▶ WORK TO BE COMPLETED: Counting every line in the records below that holds "Netherlands", give the total and add nothing.

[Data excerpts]
◆ ◆ ◆ ◆ ◆

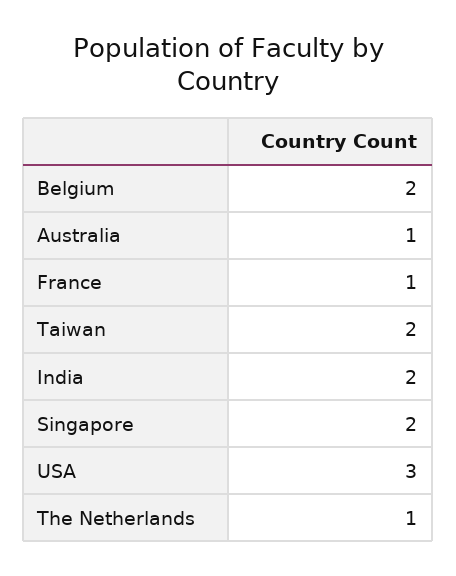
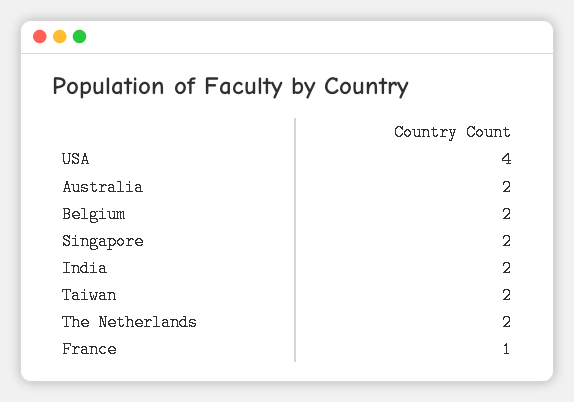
  {
    "Belgium": 2,
-   "Australia": 1,
+   "Australia": 2,
    "France": 1,
    "Taiwan": 2,
    "India": 2,
    "Singapore": 2,
-   "USA": 3,
+   "USA": 4,
-   "The Netherlands": 1
+   "The Netherlands": 2
  }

◆ ◆ ◆ ◆ ◆

▶ FINISHED TASK: 2